Items from a dataset
<<<<

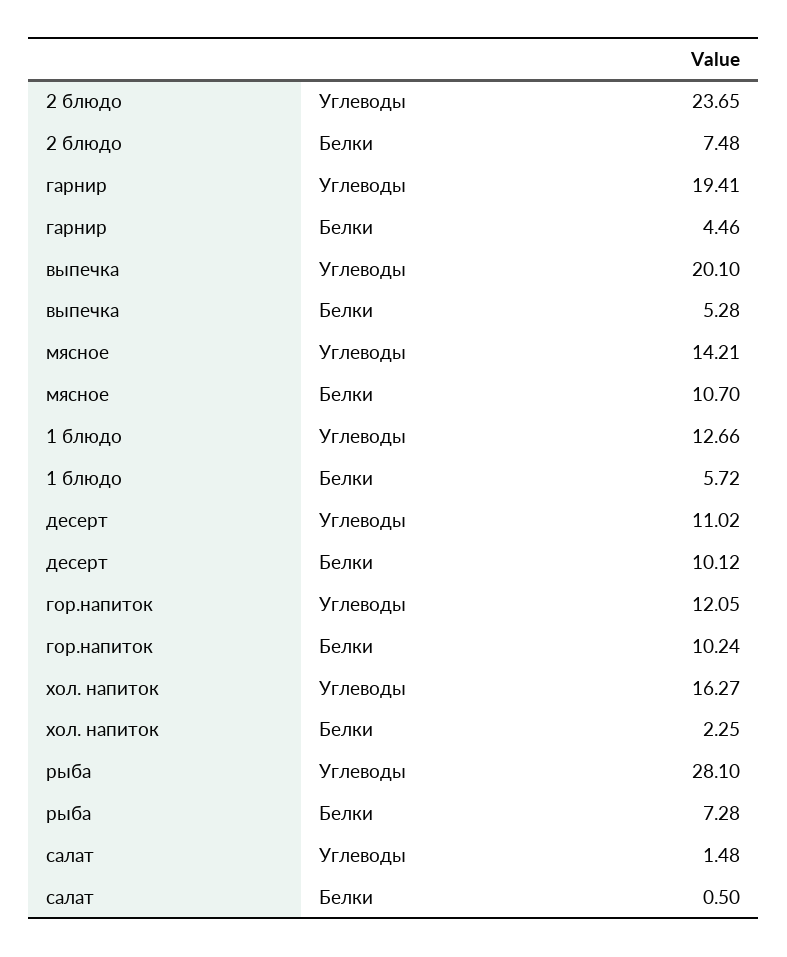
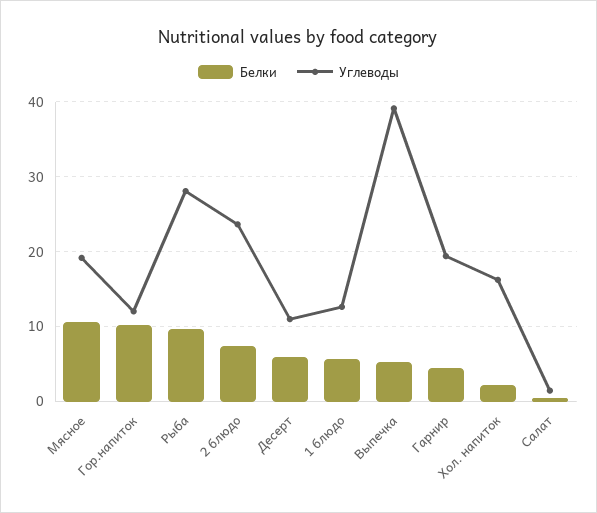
  {
    "Углеводы": {
      "2 блюдо": 23.65,
      "гарнир": 19.41,
-     "выпечка": 20.1,
+     "выпечка": 39,
-     "мясное": 14.21,
+     "мясное": 19,
      "1 блюдо": 12.66,
      "десерт": 11.02,
      "гор.напиток": 12.05,
      "хол. напиток": 16.27,
      "рыба": 28.1,
      "салат": 1.48
    },
    "Белки": {
      "2 блюдо": 7.48,
      "гарнир": 4.46,
      "выпечка": 5.28,
      "мясное": 10.7,
      "1 блюдо": 5.72,
-     "десерт": 10.12,
+     "десерт": 6,
      "гор.напиток": 10.24,
      "хол. напиток": 2.25,
-     "рыба": 7.28,
+     "рыба": 10,
      "салат": 0.5
    }
  }

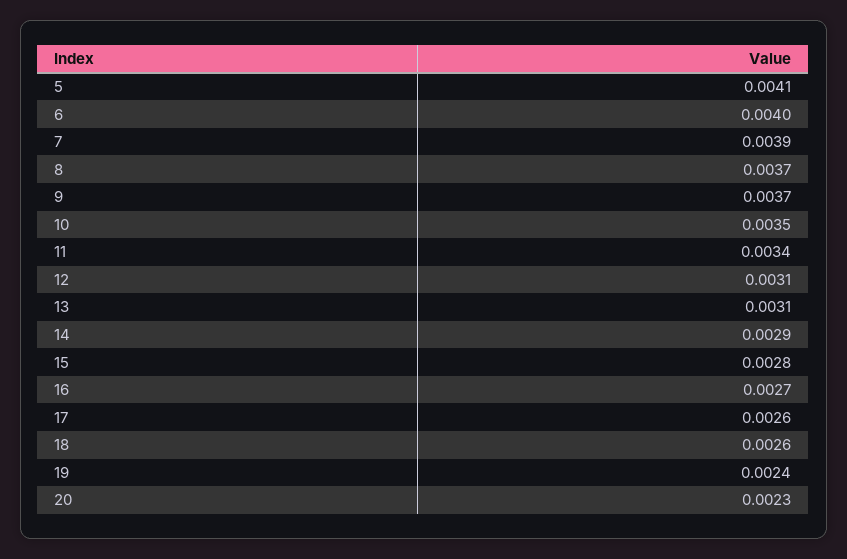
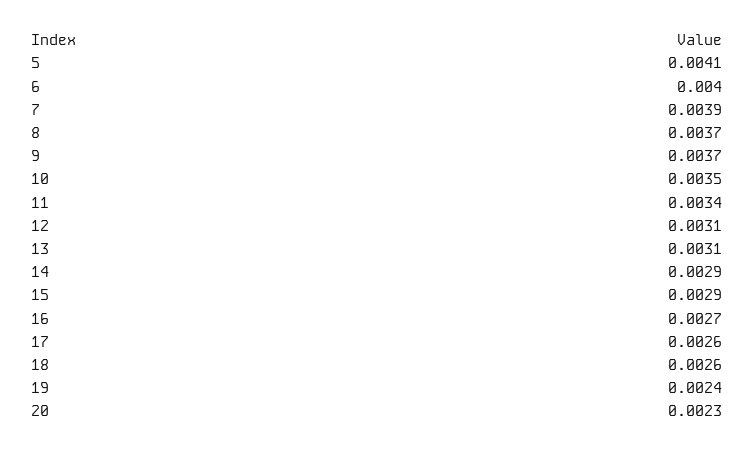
  {
    "5": 0.0041,
    "6": 0.004,
    "7": 0.0039,
    "8": 0.0037,
    "9": 0.0037,
    "10": 0.0035,
    "11": 0.0034,
    "12": 0.0031,
    "13": 0.0031,
    "14": 0.0029,
-   "15": 0.0028,
+   "15": 0.0029,
    "16": 0.0027,
    "17": 0.0026,
    "18": 0.0026,
    "19": 0.0024,
    "20": 0.0023
  }

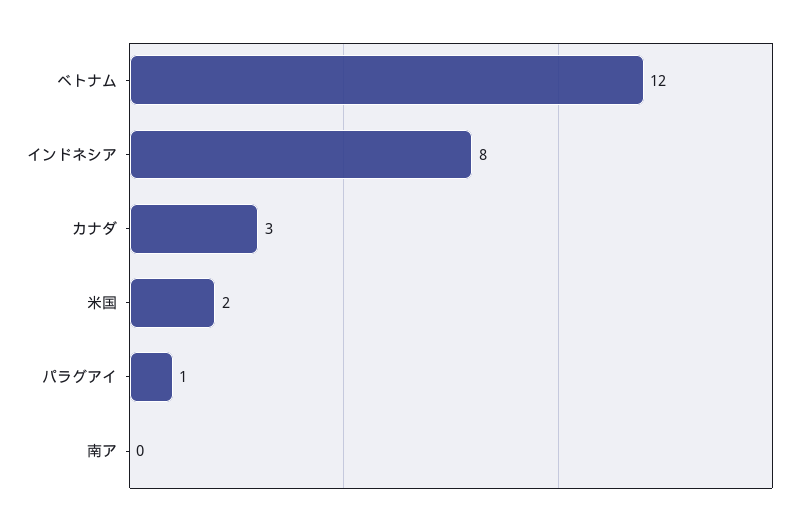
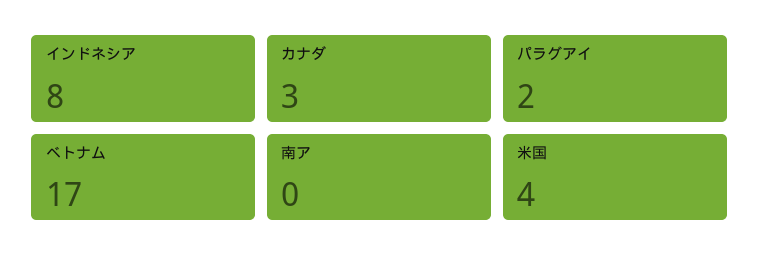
  {
-   "ベトナム": 12,
+   "ベトナム": 17,
    "インドネシア": 8,
    "カナダ": 3,
-   "米国": 2,
+   "米国": 4,
-   "パラグアイ": 1,
+   "パラグアイ": 2,
    "南ア": 0
  }

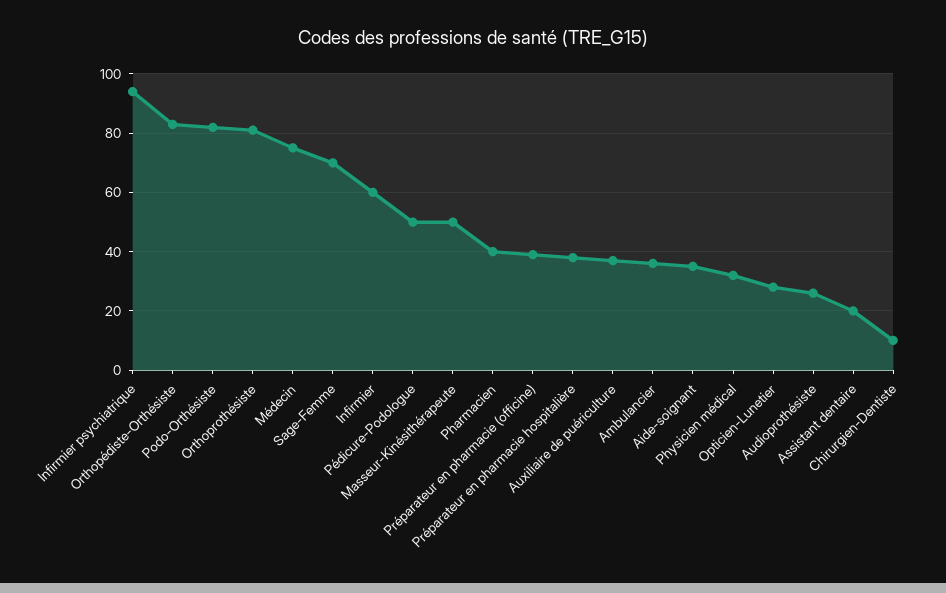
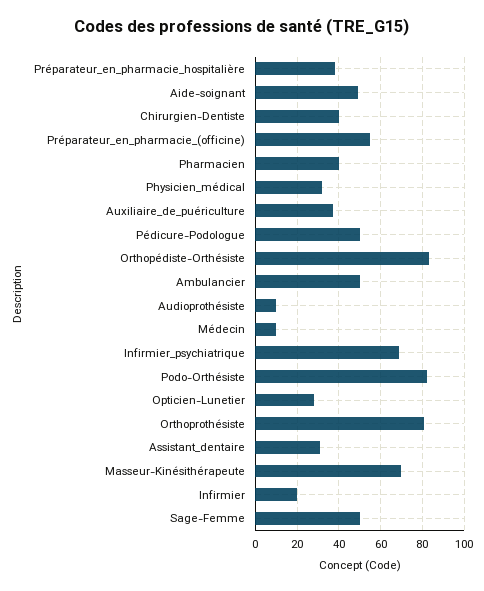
  {
-   "Infirmier psychiatrique": 95,
+   "Infirmier psychiatrique": 70,
    "Orthopédiste-Orthésiste": 85,
    "Podo-Orthésiste": 80,
    "Orthoprothésiste": 80,
-   "Médecin": 75,
+   "Médecin": 10,
-   "Sage-Femme": 70,
+   "Sage-Femme": 50,
-   "Infirmier": 60,
+   "Infirmier": 20,
    "Pédicure-Podologue": 50,
-   "Masseur-Kinésithérapeute": 50,
+   "Masseur-Kinésithérapeute": 70,
    "Pharmacien": 40,
-   "Préparateur en pharmacie (officine)": 40,
+   "Préparateur en pharmacie (officine)": 55,
    "Préparateur en pharmacie hospitalière": 40,
    "Auxiliaire de puériculture": 35,
-   "Ambulancier": 35,
+   "Ambulancier": 50,
-   "Aide-soignant": 35,
+   "Aide-soignant": 50,
    "Physicien médical": 30,
    "Opticien-Lunetier": 30,
-   "Audioprothésiste": 25,
+   "Audioprothésiste": 10,
-   "Assistant dentaire": 20,
+   "Assistant dentaire": 30,
-   "Chirurgien-Dentiste": 10
+   "Chirurgien-Dentiste": 40
  }

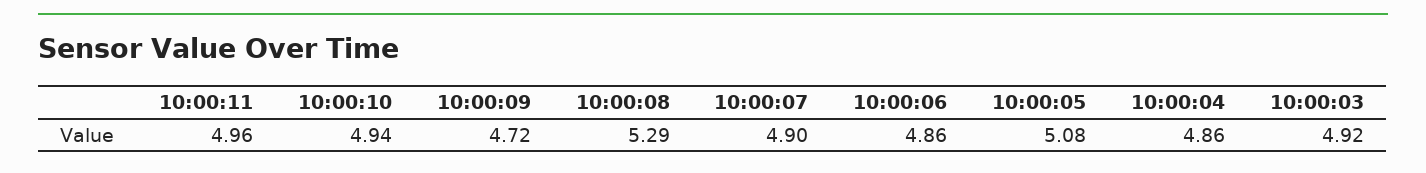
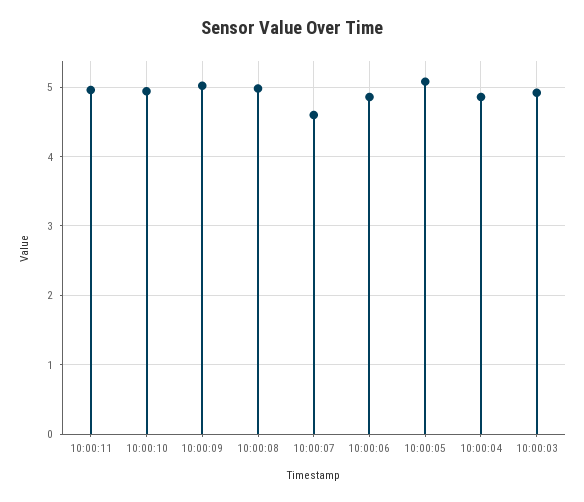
  {
    "10:00:11": 4.96,
    "10:00:10": 4.94,
-   "10:00:09": 4.72,
+   "10:00:09": 5,
-   "10:00:08": 5.29,
+   "10:00:08": 5,
-   "10:00:07": 4.9,
+   "10:00:07": 4.6,
    "10:00:06": 4.86,
    "10:00:05": 5.08,
    "10:00:04": 4.86,
    "10:00:03": 4.92
  }

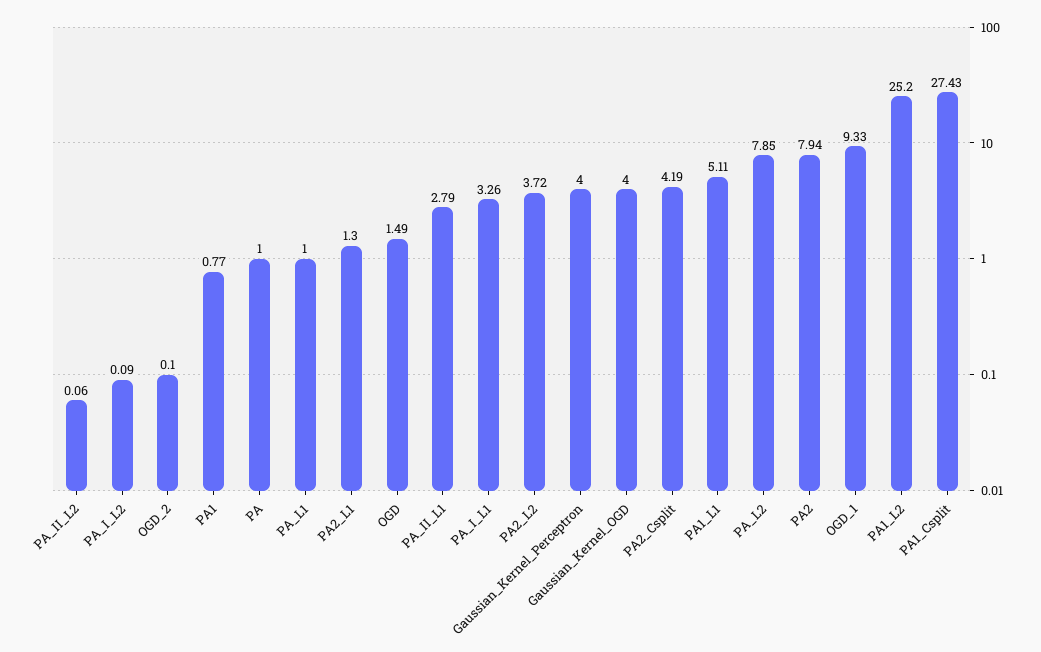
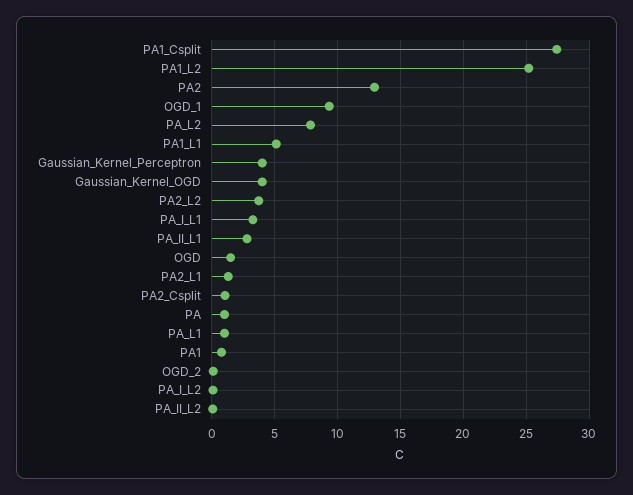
  {
    "PA_II_L2": 0.06,
    "PA_I_L2": 0.09,
    "OGD_2": 0.1,
    "PA1": 0.77,
    "PA": 1,
    "PA_L1": 1,
    "PA2_L1": 1.3,
    "OGD": 1.49,
    "PA_II_L1": 2.79,
    "PA_I_L1": 3.26,
    "PA2_L2": 3.72,
    "Gaussian_Kernel_Perceptron": 4,
    "Gaussian_Kernel_OGD": 4,
-   "PA2_Csplit": 4.19,
+   "PA2_Csplit": 1,
    "PA1_L1": 5.11,
    "PA_L2": 7.85,
-   "PA2": 7.94,
+   "PA2": 13,
    "OGD_1": 9.33,
    "PA1_L2": 25.2,
    "PA1_Csplit": 27.43
  }

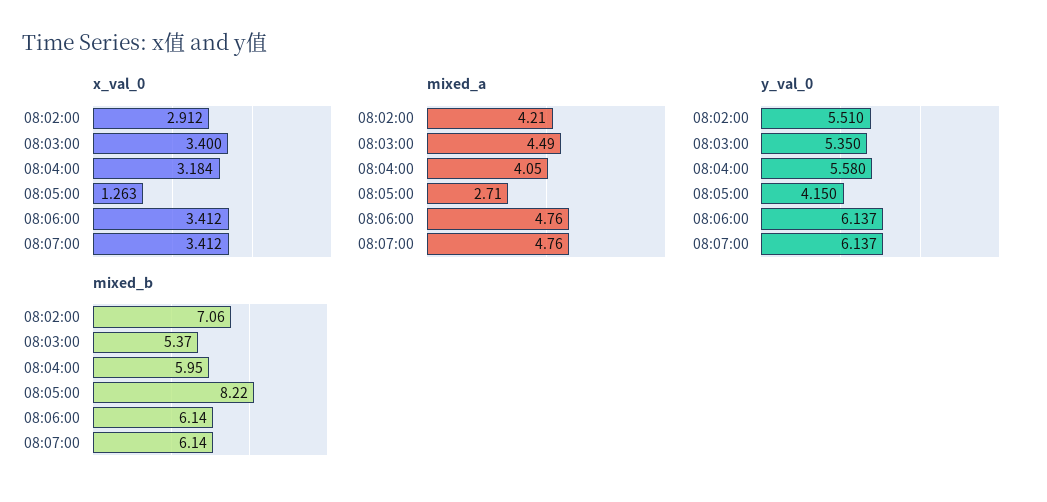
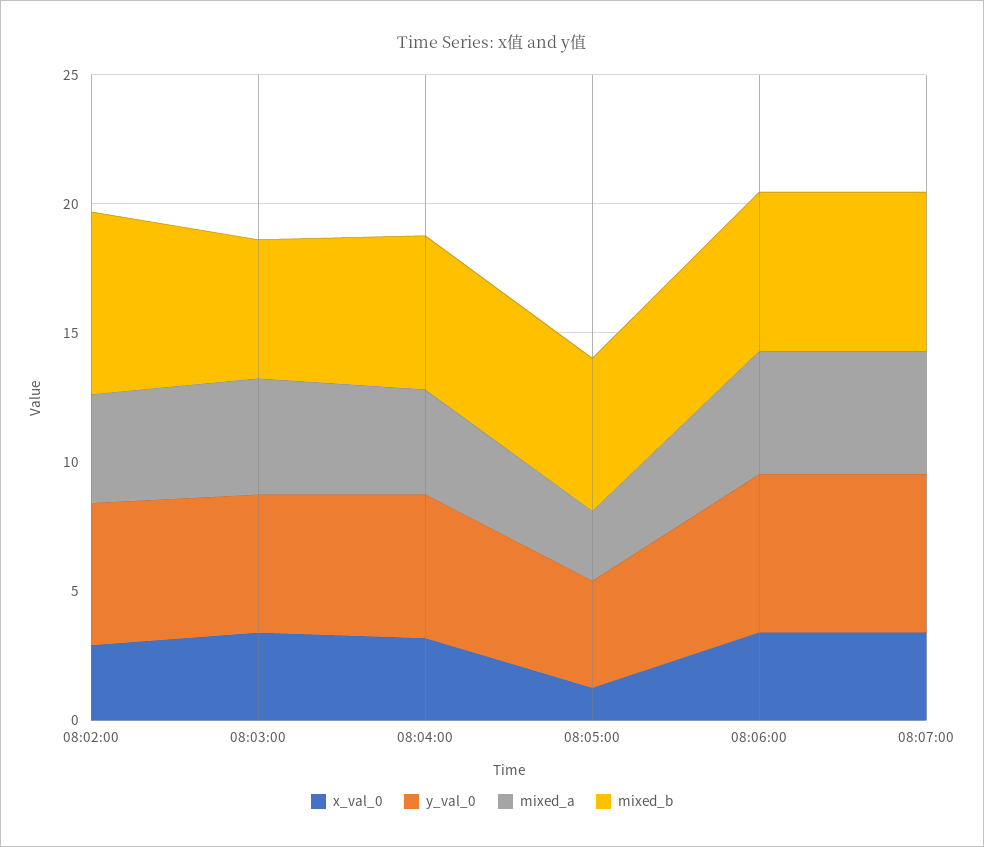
  {
    "x_val_0": {
      "08:02:00": 2.912,
      "08:03:00": 3.4,
      "08:04:00": 3.184,
      "08:05:00": 1.263,
      "08:06:00": 3.412,
      "08:07:00": 3.412
    },
    "mixed_a": {
      "08:02:00": 4.21,
      "08:03:00": 4.49,
      "08:04:00": 4.05,
      "08:05:00": 2.71,
      "08:06:00": 4.76,
      "08:07:00": 4.76
    },
    "y_val_0": {
      "08:02:00": 5.51,
      "08:03:00": 5.35,
      "08:04:00": 5.58,
      "08:05:00": 4.15,
      "08:06:00": 6.137,
      "08:07:00": 6.137
    },
    "mixed_b": {
      "08:02:00": 7.06,
      "08:03:00": 5.37,
      "08:04:00": 5.95,
-     "08:05:00": 8.22,
+     "08:05:00": 6,
      "08:06:00": 6.14,
      "08:07:00": 6.14
    }
  }

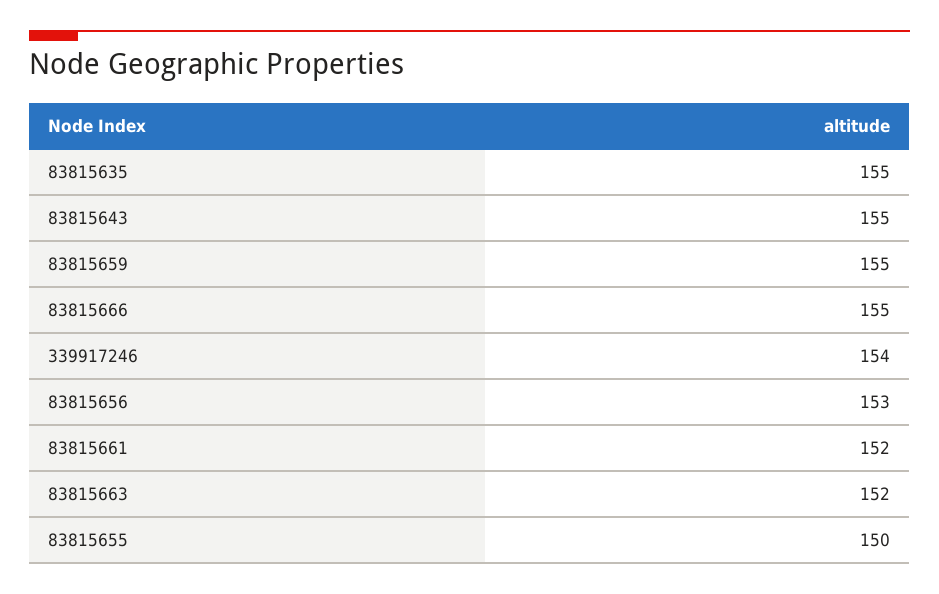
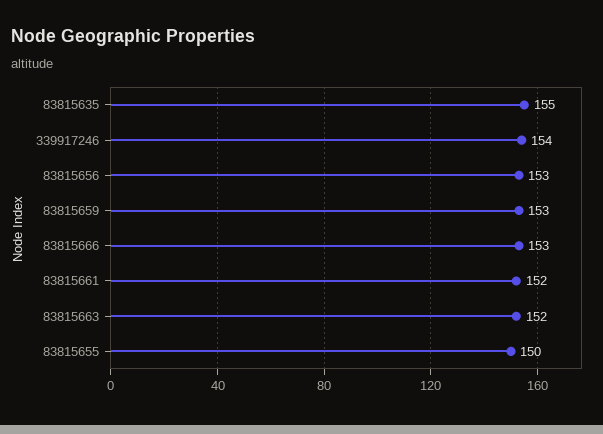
  {
    "83815635": 155,
-   "83815643": 155,
-   "83815659": 155,
+   "83815659": 153,
-   "83815666": 155,
+   "83815666": 153,
    "339917246": 154,
    "83815656": 153,
    "83815661": 152,
    "83815663": 152,
    "83815655": 150
  }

>>>>

Instructions for the task
Determine how many lines above contain the string "блюдо". Give only that number.

Exercise answer
4